Hyperbaric Oxygen Therapy Studied as Potential Therapy
Hyperbaric oxygen therapy can counteract some of the key features of pulmonary fibrosis (PF) in mice and human lung cells, a recent study reveals.
The findings suggest this treatment, involving the delivery of pure oxygen in a high pressure chamber, should be investigated more closely as a potential PF therapy.
The study, “Hyperbaric Oxygen Ameliorates Bleomycin-Induced Pulmonary Fibrosis in Mice,” was published in the journal Frontiers in Molecular Biosciences.
Although current treatment options for PF — of which idiopathic pulmonary fibrosis (IPF) is the most common type — can slow the disorder’s progression, they can neither stop it nor reverse the damage already caused to the lungs, leaving a substantial unmet medical need.
The burden that this places on individuals and healthcare systems is expected to increase in coming years, due both to aging populations and the lingering effects of the global COVID-19 pandemic.
Long-term oxygen therapy has shown some benefit in treating IPF symptoms such as shortness of breath, and in improving patient outcomes, including their ability to perform physical exercise.
Hyperbaric oxygen therapy may provide additional benefits due to its ability to change the way the body responds to wounds, such as the lung scarring (fibrosis), characteristic of IPF. Hyperbaric oxygen therapy is a treatment that involves breathing in pure oxygen inside of a chamber set to a pressure above that of the atmosphere at sea level.
To explore this in more detail, an international team of scientists led by researchers at the University of Southampton in the U.K., examined how hyperbaric oxygen affected the lungs of a mouse model of induced PF.
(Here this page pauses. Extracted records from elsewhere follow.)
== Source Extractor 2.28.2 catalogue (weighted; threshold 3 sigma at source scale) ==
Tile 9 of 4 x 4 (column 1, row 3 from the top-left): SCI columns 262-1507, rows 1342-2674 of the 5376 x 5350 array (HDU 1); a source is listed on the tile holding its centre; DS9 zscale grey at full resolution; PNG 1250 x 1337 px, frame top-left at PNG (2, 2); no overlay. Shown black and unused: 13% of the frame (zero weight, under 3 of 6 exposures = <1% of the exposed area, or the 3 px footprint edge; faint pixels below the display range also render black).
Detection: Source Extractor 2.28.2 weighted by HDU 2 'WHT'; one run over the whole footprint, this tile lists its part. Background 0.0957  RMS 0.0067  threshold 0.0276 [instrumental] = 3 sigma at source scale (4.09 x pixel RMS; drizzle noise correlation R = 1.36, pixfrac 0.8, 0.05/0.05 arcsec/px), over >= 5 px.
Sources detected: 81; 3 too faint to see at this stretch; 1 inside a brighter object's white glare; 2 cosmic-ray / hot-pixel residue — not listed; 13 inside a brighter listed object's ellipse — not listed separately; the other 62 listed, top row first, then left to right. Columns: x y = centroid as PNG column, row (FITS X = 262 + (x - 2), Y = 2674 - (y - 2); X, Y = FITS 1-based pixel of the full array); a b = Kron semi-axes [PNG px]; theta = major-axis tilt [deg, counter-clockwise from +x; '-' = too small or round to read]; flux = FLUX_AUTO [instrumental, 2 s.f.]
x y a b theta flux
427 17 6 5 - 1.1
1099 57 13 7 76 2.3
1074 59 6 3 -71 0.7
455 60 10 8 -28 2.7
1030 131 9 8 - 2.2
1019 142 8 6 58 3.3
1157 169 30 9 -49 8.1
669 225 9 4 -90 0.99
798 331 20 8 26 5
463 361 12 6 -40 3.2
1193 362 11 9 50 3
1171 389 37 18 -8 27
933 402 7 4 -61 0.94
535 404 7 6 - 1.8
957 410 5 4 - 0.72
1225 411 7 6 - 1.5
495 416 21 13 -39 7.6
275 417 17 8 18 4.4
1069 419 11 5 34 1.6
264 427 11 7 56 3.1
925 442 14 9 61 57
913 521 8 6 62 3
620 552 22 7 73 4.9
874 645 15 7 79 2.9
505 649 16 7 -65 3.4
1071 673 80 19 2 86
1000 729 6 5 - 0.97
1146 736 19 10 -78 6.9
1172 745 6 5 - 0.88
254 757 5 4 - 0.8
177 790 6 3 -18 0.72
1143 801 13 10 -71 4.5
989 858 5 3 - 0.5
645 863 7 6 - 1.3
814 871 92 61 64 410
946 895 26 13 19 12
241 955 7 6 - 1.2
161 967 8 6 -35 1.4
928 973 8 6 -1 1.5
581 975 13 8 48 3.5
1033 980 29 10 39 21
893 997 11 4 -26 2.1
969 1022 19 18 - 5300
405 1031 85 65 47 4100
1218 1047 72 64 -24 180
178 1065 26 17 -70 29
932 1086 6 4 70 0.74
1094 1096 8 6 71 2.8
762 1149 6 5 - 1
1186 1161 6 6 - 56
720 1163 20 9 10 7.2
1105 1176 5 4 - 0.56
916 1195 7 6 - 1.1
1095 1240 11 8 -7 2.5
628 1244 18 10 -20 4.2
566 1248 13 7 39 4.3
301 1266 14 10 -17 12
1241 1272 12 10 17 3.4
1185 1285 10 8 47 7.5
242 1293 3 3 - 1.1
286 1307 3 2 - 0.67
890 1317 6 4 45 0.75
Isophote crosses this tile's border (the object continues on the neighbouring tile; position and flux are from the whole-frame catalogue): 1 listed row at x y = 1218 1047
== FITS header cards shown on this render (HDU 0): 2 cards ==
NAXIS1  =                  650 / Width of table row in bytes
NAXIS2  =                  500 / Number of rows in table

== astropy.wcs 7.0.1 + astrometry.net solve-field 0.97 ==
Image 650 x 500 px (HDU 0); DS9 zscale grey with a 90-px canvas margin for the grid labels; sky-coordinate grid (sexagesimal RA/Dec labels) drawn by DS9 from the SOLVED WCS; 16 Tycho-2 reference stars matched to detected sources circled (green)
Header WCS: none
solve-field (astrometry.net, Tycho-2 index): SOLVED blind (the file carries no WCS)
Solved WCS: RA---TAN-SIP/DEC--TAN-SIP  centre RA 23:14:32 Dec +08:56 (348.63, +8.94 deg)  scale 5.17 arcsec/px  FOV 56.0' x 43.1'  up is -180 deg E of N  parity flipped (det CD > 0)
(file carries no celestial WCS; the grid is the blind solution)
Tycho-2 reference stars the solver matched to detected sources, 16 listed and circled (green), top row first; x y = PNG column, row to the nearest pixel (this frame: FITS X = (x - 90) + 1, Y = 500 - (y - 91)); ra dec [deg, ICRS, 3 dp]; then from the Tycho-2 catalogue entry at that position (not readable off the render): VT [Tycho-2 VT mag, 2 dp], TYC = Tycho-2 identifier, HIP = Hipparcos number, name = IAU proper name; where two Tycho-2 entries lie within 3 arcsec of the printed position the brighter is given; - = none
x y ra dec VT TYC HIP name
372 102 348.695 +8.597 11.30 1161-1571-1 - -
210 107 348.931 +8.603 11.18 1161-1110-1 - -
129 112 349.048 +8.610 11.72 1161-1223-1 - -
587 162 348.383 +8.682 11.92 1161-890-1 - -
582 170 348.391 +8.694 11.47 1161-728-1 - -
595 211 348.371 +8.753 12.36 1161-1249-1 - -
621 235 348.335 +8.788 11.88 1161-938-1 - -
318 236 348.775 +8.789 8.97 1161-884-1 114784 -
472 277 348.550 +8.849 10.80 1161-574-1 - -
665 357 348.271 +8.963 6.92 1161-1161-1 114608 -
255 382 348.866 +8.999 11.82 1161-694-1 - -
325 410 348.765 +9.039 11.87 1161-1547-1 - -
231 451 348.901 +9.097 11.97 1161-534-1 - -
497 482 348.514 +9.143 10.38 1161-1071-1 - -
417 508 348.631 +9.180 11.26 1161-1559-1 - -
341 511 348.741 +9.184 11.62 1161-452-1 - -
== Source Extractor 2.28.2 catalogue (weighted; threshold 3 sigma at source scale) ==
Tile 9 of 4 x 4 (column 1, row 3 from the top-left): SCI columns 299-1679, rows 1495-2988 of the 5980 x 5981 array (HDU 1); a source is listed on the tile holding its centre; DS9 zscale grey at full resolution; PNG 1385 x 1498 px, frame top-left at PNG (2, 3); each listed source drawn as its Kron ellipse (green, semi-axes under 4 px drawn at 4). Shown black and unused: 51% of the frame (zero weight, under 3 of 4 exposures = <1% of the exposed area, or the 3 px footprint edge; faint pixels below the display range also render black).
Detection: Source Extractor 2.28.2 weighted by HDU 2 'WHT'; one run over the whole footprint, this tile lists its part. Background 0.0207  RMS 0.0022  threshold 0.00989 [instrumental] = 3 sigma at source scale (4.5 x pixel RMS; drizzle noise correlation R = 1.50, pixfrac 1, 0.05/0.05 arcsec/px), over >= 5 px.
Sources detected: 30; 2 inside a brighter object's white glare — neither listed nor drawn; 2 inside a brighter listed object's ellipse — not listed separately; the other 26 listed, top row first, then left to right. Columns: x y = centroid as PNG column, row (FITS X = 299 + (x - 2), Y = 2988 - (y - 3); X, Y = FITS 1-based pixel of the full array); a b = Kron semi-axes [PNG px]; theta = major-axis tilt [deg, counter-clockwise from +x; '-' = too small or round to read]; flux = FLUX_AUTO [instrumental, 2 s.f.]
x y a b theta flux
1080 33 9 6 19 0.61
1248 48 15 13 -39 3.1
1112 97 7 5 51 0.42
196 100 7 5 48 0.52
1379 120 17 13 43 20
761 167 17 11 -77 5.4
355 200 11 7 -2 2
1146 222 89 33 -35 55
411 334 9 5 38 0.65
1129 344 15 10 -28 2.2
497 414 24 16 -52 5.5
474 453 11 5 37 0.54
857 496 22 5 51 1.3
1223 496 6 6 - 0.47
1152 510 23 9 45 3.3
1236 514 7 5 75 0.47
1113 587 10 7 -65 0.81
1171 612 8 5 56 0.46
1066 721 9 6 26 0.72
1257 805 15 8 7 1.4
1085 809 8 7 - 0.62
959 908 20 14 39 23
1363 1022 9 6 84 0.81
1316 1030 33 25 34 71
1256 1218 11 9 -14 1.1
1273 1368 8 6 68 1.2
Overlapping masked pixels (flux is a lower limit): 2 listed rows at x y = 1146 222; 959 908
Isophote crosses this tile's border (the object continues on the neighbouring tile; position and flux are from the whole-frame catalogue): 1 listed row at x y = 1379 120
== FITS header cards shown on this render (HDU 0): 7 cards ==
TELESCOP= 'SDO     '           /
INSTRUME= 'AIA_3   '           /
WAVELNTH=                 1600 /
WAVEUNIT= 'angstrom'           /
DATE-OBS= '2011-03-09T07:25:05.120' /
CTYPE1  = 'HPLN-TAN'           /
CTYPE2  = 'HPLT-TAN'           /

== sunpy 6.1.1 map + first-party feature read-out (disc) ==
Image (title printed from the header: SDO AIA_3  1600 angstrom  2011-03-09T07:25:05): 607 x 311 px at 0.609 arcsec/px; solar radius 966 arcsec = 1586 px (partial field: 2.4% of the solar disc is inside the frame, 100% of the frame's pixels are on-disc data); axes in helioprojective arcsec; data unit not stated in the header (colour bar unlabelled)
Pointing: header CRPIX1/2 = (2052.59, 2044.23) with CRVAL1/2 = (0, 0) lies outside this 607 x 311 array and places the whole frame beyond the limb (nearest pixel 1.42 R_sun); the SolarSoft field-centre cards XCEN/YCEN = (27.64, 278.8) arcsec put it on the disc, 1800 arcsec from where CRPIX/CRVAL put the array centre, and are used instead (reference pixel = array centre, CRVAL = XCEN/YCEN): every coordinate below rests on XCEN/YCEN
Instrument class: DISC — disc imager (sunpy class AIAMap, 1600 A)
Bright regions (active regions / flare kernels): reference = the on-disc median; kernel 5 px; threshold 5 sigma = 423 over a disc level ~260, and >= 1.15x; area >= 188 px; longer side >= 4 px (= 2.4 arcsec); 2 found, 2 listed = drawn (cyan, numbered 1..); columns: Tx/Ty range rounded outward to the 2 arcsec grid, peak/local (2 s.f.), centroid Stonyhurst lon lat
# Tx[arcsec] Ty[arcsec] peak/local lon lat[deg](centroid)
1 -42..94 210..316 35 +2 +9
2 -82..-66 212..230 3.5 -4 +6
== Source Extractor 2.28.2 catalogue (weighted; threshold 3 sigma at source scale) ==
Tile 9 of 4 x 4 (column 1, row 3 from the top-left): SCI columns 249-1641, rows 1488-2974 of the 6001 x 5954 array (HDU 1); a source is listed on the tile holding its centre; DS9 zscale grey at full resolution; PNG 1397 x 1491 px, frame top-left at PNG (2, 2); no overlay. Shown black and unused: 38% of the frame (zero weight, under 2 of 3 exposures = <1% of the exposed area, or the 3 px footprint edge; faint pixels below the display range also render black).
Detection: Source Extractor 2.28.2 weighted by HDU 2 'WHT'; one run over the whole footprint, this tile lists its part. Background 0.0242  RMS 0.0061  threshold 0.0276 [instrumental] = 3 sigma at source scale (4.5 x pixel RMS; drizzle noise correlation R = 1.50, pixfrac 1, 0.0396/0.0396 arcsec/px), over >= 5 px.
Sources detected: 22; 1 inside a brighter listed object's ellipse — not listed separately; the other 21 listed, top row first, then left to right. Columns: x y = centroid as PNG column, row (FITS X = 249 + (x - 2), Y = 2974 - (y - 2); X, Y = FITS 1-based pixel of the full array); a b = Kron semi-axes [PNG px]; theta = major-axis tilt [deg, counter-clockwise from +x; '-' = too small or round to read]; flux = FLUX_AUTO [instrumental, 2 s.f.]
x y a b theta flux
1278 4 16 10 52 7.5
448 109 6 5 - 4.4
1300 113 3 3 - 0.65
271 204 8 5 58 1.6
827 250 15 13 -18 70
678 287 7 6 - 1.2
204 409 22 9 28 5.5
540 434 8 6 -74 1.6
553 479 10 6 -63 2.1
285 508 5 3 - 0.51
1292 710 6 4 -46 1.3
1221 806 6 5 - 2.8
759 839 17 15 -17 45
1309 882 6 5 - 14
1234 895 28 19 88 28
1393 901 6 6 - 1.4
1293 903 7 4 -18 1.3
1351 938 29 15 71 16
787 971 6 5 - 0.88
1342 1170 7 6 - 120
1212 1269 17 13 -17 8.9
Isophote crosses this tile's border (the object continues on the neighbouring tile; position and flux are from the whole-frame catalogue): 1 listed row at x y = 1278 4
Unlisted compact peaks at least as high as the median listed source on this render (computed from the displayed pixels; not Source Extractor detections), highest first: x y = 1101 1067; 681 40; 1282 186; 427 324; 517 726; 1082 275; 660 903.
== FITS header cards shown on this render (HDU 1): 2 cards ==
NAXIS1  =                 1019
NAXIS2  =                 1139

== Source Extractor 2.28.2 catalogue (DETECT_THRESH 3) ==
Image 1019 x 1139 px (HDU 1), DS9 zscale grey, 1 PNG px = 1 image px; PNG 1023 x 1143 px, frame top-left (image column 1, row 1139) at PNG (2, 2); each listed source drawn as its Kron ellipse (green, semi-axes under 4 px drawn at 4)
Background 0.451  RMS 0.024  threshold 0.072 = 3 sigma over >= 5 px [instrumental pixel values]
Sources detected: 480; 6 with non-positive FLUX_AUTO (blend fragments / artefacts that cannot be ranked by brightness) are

Their research showed this therapy reduced signs of PF in the animals’ lungs and could partially reverse the activation of fibroblasts — connective tissue cells involved in wound healing, but are known to promote fibrosis in PF.
They started by treating mice with bleomycin, a toxic agent often used to trigger the onset of PF. From seven to 20 days after bleomycin treatment, investigators treated animals daily with hyperbaric oxygen therapy and then compared their lungs to those of mice that did not receive oxygen treatment.
The lungs of mice receiving hyperbaric oxygen treatment had markedly fewer areas of fibrosis and collagen deposition than those of untreated mice. Collagen is one of the proteins that makes up the extracellular matrix (ECM) — the network of molecules that surrounds and supports cells — and its overproduction is a key hallmark of fibrosis.
Similarly, genes related to ECM components grew less active in the lungs of mice receiving oxygen therapy.
In an attempt to extend these findings to humans, investigators next activated human lung fibroblasts — mimicking the effects of PF — and then exposed them to hyperbaric oxygen.
Researchers activated genes involved in PF progression by exposing fibroblasts to TGF-beta, an inflammatory protein and a known PF driver. TGF-beta causes fibroblasts to transform into another cell type called myofibroblasts, which produce fibrosis-associated proteins like collagen, fibronectin, and alpha smooth muscle actin (alpha-SMA). Treatment with TGF-beta also increases the levels of HIF-1 alpha, a marker of oxygen starvation, which is another key feature of PF.
After removing TGF-beta and placing cells in hyperbaric oxygen conditions, researchers observed a significant reduction in the levels of these fibrosis-related proteins, as well as HIF-1 alpha, suggesting that oxygen treatment could potentially — and at least partially — block or reverse TGF-beta-induced fibroblast activation.
“These findings support [hyperbaric oxygen] as a potential life-changing therapy for patients with pulmonary fibrosis, although further research is needed to fully evaluate this,” the researchers wrote.